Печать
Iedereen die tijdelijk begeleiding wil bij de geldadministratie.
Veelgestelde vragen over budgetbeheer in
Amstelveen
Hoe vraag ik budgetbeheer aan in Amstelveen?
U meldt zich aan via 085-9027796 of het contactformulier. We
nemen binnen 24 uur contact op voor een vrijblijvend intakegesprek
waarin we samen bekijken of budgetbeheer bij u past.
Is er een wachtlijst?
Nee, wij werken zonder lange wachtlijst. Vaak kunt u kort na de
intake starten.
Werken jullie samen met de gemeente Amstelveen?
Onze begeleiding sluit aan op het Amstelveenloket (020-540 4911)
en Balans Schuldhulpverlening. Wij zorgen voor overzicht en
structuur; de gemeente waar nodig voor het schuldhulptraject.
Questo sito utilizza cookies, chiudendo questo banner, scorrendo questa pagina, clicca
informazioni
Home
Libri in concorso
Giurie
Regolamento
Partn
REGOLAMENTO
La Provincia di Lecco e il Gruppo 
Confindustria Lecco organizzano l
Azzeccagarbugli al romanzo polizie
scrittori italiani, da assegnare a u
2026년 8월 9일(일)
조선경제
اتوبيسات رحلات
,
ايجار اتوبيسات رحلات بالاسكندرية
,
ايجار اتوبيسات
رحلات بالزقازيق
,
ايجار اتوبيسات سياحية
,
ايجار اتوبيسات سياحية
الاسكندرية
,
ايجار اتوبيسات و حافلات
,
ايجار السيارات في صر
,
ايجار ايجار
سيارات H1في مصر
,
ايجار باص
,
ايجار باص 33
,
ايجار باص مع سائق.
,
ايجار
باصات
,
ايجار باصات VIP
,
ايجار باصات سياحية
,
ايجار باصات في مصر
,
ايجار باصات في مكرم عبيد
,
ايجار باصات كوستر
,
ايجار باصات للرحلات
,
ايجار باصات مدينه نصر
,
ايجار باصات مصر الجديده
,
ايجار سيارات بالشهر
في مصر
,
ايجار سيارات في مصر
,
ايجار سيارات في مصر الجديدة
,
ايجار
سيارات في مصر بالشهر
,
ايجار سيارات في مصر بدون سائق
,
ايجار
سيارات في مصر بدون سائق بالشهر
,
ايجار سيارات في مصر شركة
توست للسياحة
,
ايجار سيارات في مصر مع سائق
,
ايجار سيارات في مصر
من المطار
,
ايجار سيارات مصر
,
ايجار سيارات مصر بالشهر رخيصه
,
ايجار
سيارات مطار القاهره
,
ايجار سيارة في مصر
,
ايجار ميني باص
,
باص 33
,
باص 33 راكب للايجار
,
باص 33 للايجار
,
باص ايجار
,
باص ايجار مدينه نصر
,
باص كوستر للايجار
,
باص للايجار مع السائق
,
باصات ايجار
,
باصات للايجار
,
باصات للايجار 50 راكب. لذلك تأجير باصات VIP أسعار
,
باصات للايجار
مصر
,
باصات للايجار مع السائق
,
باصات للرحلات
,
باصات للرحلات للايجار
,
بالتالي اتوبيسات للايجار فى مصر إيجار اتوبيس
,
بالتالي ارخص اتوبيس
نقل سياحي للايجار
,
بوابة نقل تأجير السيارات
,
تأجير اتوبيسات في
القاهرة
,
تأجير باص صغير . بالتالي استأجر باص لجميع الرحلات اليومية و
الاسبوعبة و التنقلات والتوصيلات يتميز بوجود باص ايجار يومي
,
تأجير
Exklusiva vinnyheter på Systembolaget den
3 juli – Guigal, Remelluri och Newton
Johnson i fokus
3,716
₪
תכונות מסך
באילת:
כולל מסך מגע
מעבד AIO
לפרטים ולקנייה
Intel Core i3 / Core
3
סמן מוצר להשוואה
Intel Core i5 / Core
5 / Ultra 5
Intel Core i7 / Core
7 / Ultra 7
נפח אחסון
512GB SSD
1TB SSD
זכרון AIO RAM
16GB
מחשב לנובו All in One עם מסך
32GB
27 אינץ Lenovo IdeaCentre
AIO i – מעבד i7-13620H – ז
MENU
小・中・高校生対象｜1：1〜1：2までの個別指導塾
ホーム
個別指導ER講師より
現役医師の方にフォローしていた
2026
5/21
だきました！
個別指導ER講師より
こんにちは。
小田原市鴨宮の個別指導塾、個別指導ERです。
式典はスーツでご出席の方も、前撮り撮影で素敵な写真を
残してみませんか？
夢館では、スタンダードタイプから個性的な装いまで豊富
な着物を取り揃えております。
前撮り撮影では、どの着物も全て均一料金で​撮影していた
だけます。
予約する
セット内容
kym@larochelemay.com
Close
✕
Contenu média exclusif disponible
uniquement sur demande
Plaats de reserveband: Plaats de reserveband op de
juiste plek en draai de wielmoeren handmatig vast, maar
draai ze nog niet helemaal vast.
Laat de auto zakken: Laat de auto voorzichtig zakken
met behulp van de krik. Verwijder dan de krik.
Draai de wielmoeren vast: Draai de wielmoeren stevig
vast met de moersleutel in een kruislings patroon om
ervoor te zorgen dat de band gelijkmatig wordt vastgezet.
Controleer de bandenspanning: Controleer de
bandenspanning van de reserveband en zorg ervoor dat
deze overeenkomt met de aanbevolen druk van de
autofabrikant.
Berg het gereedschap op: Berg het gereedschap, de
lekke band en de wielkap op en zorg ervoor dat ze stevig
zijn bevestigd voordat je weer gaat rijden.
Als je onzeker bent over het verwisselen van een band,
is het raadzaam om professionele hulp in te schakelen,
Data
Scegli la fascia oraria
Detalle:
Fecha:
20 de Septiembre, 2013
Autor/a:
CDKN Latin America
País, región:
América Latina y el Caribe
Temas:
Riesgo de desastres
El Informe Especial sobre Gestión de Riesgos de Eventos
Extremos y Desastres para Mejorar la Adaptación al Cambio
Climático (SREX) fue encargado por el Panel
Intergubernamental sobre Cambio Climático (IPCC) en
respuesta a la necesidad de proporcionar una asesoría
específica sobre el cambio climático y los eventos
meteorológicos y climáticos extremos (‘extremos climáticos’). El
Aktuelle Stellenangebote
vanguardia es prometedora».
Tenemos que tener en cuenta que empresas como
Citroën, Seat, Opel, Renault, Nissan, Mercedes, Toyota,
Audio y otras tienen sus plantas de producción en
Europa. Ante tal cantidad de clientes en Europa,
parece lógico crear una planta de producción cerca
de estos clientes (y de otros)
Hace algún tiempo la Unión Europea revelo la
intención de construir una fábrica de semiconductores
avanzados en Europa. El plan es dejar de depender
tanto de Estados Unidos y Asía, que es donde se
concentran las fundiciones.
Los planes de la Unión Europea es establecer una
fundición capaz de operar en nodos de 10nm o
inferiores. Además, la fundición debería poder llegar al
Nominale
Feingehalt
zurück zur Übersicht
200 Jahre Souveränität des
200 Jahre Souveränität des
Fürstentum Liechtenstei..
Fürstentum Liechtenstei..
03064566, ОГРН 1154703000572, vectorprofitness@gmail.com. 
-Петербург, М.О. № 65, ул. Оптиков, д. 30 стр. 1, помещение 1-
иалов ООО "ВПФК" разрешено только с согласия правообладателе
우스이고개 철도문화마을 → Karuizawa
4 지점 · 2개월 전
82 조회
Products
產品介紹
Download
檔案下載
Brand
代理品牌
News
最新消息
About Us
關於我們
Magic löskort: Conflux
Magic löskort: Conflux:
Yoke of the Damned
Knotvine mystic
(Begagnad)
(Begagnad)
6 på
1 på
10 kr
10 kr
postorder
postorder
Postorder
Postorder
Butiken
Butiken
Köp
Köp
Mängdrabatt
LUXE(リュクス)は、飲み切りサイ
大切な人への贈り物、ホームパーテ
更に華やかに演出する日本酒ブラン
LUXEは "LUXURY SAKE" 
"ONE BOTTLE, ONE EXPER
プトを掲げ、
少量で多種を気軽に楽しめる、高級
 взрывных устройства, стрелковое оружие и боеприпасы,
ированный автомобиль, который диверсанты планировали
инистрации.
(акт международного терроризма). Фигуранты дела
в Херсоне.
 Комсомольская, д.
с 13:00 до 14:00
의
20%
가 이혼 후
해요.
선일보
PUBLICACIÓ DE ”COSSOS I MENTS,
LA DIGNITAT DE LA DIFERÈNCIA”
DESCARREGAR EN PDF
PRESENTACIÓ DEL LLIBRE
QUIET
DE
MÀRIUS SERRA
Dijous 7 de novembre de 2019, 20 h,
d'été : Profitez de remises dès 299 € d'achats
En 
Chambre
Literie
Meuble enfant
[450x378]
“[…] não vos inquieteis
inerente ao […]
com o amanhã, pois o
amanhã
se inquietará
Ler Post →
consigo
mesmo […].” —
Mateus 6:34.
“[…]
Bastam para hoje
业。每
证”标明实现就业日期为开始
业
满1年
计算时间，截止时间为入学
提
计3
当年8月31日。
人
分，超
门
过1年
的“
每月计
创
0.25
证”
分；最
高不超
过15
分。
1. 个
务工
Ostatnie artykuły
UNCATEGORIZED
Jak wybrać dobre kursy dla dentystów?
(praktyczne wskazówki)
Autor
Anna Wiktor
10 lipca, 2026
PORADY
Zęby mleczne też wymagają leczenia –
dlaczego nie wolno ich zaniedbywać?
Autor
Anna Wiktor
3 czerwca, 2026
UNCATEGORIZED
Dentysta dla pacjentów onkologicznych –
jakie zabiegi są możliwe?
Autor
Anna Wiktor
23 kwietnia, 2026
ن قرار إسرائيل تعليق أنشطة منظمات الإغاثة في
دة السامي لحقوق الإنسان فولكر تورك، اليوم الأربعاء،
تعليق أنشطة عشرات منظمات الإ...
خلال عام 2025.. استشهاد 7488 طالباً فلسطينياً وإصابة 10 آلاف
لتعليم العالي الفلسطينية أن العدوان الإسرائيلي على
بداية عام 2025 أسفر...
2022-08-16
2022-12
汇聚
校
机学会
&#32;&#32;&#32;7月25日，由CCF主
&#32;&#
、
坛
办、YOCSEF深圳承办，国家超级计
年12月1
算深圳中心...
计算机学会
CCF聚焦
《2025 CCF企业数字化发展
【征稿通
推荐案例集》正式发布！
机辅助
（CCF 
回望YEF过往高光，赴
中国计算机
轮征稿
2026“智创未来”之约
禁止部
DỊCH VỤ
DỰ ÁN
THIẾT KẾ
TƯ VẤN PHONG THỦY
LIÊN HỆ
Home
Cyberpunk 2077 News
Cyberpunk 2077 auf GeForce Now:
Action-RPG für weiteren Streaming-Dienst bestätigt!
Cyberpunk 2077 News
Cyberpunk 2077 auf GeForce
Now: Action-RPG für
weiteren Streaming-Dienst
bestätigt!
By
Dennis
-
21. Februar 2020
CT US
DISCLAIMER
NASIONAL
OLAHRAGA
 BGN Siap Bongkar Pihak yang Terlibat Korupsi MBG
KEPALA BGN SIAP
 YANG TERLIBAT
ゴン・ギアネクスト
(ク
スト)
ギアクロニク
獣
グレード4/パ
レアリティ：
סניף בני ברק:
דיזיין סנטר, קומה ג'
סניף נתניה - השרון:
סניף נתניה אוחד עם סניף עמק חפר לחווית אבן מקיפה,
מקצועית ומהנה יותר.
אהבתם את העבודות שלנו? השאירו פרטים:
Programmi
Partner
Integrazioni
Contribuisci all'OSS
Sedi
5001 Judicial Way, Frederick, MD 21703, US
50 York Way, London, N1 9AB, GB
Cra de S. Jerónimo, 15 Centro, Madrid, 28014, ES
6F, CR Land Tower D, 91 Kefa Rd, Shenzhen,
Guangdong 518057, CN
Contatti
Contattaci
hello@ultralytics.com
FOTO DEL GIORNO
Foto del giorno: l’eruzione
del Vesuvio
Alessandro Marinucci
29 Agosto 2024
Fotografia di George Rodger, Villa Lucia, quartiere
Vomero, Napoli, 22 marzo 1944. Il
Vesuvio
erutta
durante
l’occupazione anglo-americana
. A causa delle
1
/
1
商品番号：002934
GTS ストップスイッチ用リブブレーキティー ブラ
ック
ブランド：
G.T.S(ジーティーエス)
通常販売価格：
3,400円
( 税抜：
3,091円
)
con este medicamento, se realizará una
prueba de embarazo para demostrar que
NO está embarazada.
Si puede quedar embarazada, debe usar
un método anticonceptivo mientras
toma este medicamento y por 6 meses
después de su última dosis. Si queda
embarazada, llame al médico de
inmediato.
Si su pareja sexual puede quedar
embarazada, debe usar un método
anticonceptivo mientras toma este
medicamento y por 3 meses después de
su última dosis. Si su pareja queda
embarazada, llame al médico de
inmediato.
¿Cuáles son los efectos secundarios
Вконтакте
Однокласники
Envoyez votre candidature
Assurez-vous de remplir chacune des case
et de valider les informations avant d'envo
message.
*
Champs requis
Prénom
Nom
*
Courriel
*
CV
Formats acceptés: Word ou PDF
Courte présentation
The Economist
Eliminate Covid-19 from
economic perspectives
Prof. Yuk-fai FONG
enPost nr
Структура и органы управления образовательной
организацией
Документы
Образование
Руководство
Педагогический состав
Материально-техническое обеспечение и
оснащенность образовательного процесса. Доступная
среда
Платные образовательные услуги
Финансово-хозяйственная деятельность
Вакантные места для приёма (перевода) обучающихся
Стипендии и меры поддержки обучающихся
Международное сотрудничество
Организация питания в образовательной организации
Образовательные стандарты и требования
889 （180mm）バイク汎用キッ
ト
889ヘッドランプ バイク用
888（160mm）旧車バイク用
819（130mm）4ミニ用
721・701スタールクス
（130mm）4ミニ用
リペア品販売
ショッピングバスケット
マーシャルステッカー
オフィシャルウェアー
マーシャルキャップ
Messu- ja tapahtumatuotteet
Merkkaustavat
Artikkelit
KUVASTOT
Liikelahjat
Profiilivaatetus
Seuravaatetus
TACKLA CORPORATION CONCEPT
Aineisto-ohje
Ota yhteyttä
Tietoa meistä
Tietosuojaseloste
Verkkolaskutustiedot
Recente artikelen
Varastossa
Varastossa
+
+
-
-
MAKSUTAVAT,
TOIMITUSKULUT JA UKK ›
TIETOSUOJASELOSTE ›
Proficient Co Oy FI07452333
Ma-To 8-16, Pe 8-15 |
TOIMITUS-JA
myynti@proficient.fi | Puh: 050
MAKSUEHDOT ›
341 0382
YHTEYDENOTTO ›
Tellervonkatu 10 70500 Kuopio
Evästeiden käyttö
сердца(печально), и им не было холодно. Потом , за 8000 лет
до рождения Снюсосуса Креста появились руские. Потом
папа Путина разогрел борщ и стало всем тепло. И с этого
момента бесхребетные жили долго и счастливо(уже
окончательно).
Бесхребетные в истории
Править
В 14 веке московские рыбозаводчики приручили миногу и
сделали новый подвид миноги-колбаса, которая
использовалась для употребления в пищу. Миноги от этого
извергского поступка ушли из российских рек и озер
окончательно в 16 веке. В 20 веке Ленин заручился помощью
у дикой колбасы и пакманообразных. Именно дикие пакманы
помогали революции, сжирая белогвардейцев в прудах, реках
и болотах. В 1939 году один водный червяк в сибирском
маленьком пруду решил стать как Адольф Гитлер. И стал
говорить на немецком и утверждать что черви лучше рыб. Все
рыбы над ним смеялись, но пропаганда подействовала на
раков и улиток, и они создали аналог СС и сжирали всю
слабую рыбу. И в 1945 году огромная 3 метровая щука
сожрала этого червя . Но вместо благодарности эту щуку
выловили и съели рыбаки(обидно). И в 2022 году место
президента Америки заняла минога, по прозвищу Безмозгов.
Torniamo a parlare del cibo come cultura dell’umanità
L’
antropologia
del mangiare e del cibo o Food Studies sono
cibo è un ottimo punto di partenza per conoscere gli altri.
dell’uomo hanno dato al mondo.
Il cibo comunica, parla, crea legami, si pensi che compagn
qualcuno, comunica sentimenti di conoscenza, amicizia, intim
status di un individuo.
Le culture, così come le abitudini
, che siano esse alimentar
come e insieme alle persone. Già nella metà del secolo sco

# Requirement
What you should output is every line of the records above, from the first through the line containing "en Balans Schuldhulpverlening.", unchanged.

# Response
Печать
Iedereen die tijdelijk begeleiding wil bij de geldadministratie.
Veelgestelde vragen over budgetbeheer in
Amstelveen
Hoe vraag ik budgetbeheer aan in Amstelveen?
U meldt zich aan via 085-9027796 of het contactformulier. We
nemen binnen 24 uur contact op voor een vrijblijvend intakegesprek
waarin we samen bekijken of budgetbeheer bij u past.
Is er een wachtlijst?
Nee, wij werken zonder lange wachtlijst. Vaak kunt u kort na de
intake starten.
Werken jullie samen met de gemeente Amstelveen?
Onze begeleiding sluit aan op het Amstelveenloket (020-540 4911)
en Balans Schuldhulpverlening. Wij zorgen voor overzicht en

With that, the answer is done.